If a line below contains the string "depth", copy it out.

▸ Data extracted from a collection:
---------------
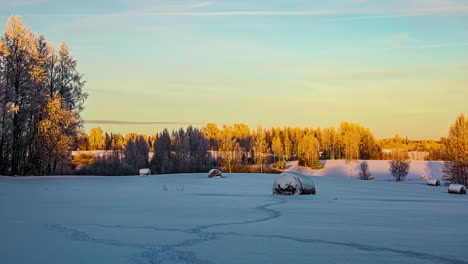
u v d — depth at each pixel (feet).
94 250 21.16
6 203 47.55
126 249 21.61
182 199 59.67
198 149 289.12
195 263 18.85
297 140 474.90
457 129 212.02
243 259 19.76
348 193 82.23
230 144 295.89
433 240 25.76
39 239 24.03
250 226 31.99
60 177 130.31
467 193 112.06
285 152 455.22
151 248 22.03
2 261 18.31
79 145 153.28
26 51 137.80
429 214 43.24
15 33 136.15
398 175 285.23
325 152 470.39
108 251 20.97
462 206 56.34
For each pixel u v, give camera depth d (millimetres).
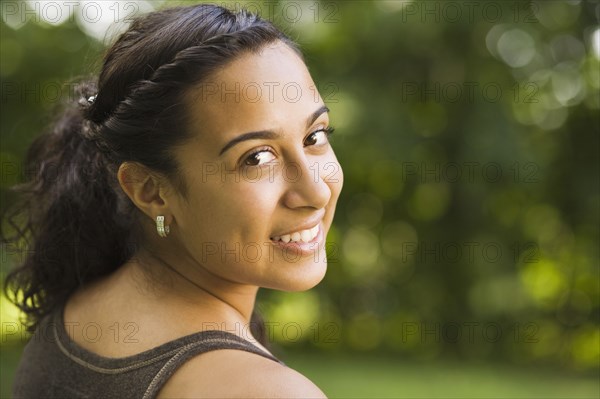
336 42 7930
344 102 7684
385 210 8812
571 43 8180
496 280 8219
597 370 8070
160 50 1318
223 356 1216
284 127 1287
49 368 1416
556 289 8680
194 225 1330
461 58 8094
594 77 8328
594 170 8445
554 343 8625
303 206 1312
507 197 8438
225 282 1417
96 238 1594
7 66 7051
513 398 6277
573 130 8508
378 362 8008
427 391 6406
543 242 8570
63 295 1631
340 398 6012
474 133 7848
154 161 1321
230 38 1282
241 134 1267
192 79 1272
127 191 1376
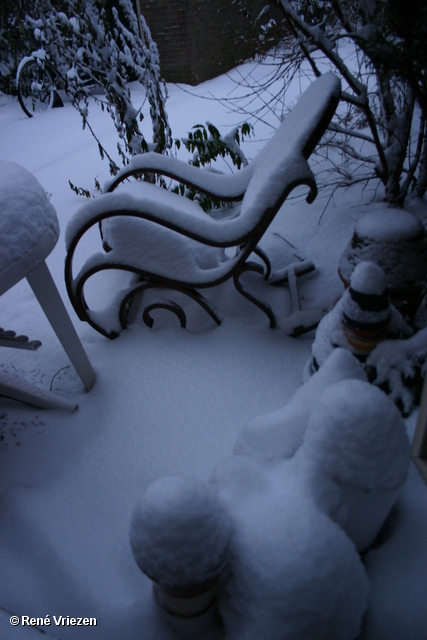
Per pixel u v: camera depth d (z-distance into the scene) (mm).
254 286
---------------
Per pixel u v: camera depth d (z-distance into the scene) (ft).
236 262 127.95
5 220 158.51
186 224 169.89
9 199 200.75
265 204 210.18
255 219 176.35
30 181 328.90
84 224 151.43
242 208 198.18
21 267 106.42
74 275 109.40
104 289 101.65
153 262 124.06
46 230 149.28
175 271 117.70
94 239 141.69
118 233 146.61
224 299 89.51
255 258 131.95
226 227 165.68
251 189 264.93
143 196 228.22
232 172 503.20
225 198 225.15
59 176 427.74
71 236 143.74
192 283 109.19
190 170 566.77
---------------
▸ Result for this exercise:
u v d — depth at each pixel (feet).
For each pixel u v, give camera depth d (millimetres).
Per pixel u v: camera depth d (z-distance into the scene) (mm).
Per pixel u v: camera depth d (z-distance into the scene) (ft).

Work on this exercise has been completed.